Sniffing a cork may tell you nothing about whether a wine is oxidized, or tannic, or whether it smells like cherries, or whether it's ready to drink, but it does tell you a lot about whether a wine is corky. I open thousands of bottles of wine each year, at tastings here and around the country, as well as in a more relaxed setting at the dinner table. I always sniff the cork, not because it's a guaranteed indicator of whether a wine is corky or not, but because it's a warning flag. Sure, it's possible that a wine whose cork is suspect might taste fine, but in my experience, at least 90% of the wines that taste corky have corks that smell corky. And, the more I open and taste wines, the more convinced I get that even if it isn't apparent at first, wines with suspiciously musty corks usually are flawed.

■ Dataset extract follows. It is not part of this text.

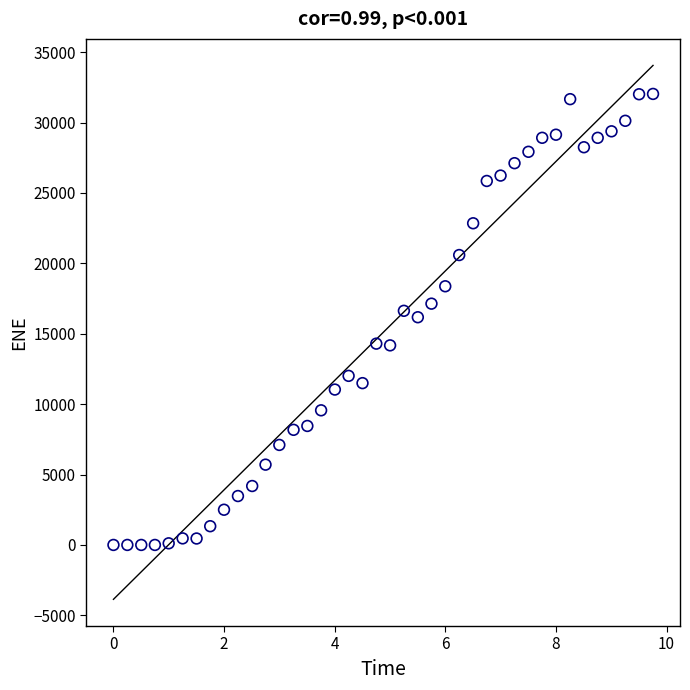

What is the range of Y values (max minus min)?

32032.8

Another interesting factor is that most sound corks have an appealing smell, like a fainter version of a new oak barrel. Wines under those sweet-smelling corks are nearly always in good shape. You do get the (very) occasional false negative, where a cork smells fine but the bottle is slightly tainted. And, of course, there are plenty of flaws that have nothing to do with the cork (oxidation, reduction, and refermentation are probably the most common). So, it's not a foolproof test and everyone should taste as well as sniff a newly-opened bottle. But, I don't see what good it does consumers to be denied a fairly reliable indicator of when they should at least be suspicious their bottle of wine might be bad.
Have any readers out there had experiences where people have looked down on you for investigating the cork? Or been fooled by a bottle (either with a nice bottle under a musty cork or a bad bottle under a sweet-smelling cork)? If so, please share.